In short, there is an urgent shortage of qualified hotel general contractors and specialty subcontractors available to handle the current pipeline.
The 29 major hotel projects in Washington DC. Gray denotes recently completed projects; Blue shows projects currently in the pipeline.
With the number of new rooms coming into the market, we’re seeing fewer hotel transactions in 2017. Many of our clients are cautious in pursuing assets in the market because of high acquisition costs and limited RevPAR growth prospects.
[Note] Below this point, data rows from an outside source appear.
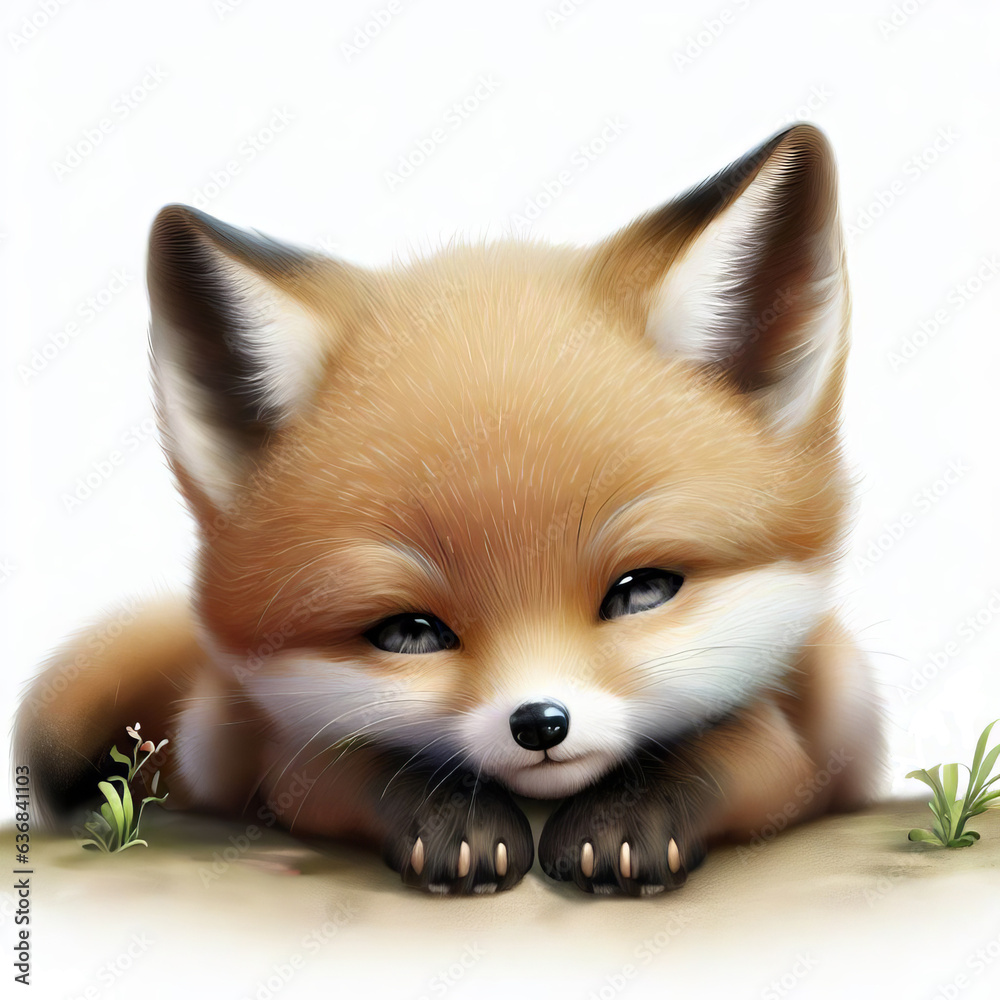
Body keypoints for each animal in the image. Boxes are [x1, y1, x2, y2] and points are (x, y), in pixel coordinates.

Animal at [15, 123, 885, 896]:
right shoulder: (274, 752)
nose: (541, 723)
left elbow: (742, 745)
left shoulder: (820, 730)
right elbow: (354, 763)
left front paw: (628, 822)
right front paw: (454, 823)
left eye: (642, 590)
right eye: (408, 632)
Several major hospitality REITs with properties in Washington DC have expressed their market outlook:
- Host Hotels & Resorts – “We expect growth for the second half of 2017; however, we anticipate that the rate of growth will decelerate.”
- Sunstone Hotel Investors – “…some markets may experience new hotel room openings at or greater than historic levels, including in Chicago, Houston, Los Angeles, New York City and Washington DC where there are currently higher-than-average supplies of new hotel room openings.”
- Thayer Lodging – According to President Bruce Wiles, the city’s performance next year is expected to go down with nearly 700 rooms scheduled this Fall at the Wharf and other properties to be delivered in the suburbs and downtown.
How We’re Advising Our Clients
In response to these challenges, we have looked for ways to gain cost and schedule certainty while maintaining a competitive general contractor (GC) selection process. As a firm, we have developed GC procurement alternatives to the traditional competitive lump sum bid method.
One approach we have proposed to our clients is to request that GCs provide a full cost estimate, project schedule, general conditions, and fee at an early Design Development milestone. The cost estimate and project schedule are for informational purposes only at this stage, but serves to help us better understand each proposing GCs’ knowledge, creativity, and competitiveness. The general conditions and fee of the selected GC are then locked in as a competitive hard bid.
Through the development of the design and construction documents, the selected GC and its key subcontractors will have the opportunity to provide preconstruction services including cost management, scheduling, constructability, and design input. Involving the GC during these phases (especially construction document development) can help optimize the design and minimize future surprises.
Only at an established milestone (typically 50%, 90%, or 100% construction documents), will the GC produce a GMP. If this final price falls outside of the owner’s budget, the owner reserves the option to re-bid the project with other GCs.
In addition, we are leveraging our 20+ year relationship with DC Department of Consumer and Regulatory Affairs (DCRA) and other agencies involved in the entitlement and permitting process to move projects through these burdened agencies. Our clients would also benefit from our connections with the most knowledgeable legal, zoning, and expediting consultants in the region.